(DATA UNDER STUDY begins)
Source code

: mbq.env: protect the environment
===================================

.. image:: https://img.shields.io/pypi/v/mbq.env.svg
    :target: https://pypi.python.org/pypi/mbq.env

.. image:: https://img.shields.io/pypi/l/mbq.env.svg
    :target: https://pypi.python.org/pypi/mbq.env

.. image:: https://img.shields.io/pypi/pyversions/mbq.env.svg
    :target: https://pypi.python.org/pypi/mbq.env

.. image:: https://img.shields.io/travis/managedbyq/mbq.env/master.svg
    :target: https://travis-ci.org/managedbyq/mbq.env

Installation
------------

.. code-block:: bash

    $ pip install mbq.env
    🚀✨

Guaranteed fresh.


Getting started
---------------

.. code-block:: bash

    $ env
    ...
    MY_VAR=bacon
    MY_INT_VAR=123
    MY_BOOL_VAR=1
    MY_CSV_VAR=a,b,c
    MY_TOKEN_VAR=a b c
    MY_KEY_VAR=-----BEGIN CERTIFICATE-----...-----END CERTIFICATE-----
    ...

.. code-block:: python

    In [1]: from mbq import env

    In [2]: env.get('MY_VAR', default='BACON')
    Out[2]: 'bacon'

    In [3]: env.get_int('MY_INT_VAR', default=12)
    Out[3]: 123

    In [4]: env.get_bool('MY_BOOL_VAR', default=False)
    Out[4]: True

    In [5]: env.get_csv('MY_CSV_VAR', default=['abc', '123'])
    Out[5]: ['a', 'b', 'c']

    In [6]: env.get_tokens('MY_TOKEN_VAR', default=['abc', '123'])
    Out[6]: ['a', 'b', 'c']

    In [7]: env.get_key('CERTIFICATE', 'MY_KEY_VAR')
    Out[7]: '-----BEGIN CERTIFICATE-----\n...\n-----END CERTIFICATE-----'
(DATA UNDER STUDY ends)
## [WHAT TO WORK ON]
Reproduce every line of the data without changing a word.

## [EXERCISE RESULT]
Source code

: mbq.env: protect the environment
===================================

.. image:: https://img.shields.io/pypi/v/mbq.env.svg
    :target: https://pypi.python.org/pypi/mbq.env

.. image:: https://img.shields.io/pypi/l/mbq.env.svg
    :target: https://pypi.python.org/pypi/mbq.env

.. image:: https://img.shields.io/pypi/pyversions/mbq.env.svg
    :target: https://pypi.python.org/pypi/mbq.env

.. image:: https://img.shields.io/travis/managedbyq/mbq.env/master.svg
    :target: https://travis-ci.org/managedbyq/mbq.env

Installation
------------

.. code-block:: bash

    $ pip install mbq.env
    🚀✨

Guaranteed fresh.


Getting started
---------------

.. code-block:: bash

    $ env
    ...
    MY_VAR=bacon
    MY_INT_VAR=123
    MY_BOOL_VAR=1
    MY_CSV_VAR=a,b,c
    MY_TOKEN_VAR=a b c
    MY_KEY_VAR=-----BEGIN CERTIFICATE-----...-----END CERTIFICATE-----
    ...

.. code-block:: python

    In [1]: from mbq import env

    In [2]: env.get('MY_VAR', default='BACON')
    Out[2]: 'bacon'

    In [3]: env.get_int('MY_INT_VAR', default=12)
    Out[3]: 123

    In [4]: env.get_bool('MY_BOOL_VAR', default=False)
    Out[4]: True

    In [5]: env.get_csv('MY_CSV_VAR', default=['abc', '123'])
    Out[5]: ['a', 'b', 'c']

    In [6]: env.get_tokens('MY_TOKEN_VAR', default=['abc', '123'])
    Out[6]: ['a', 'b', 'c']

    In [7]: env.get_key('CERTIFICATE', 'MY_KEY_VAR')
    Out[7]: '-----BEGIN CERTIFICATE-----\n...\n-----END CERTIFICATE-----'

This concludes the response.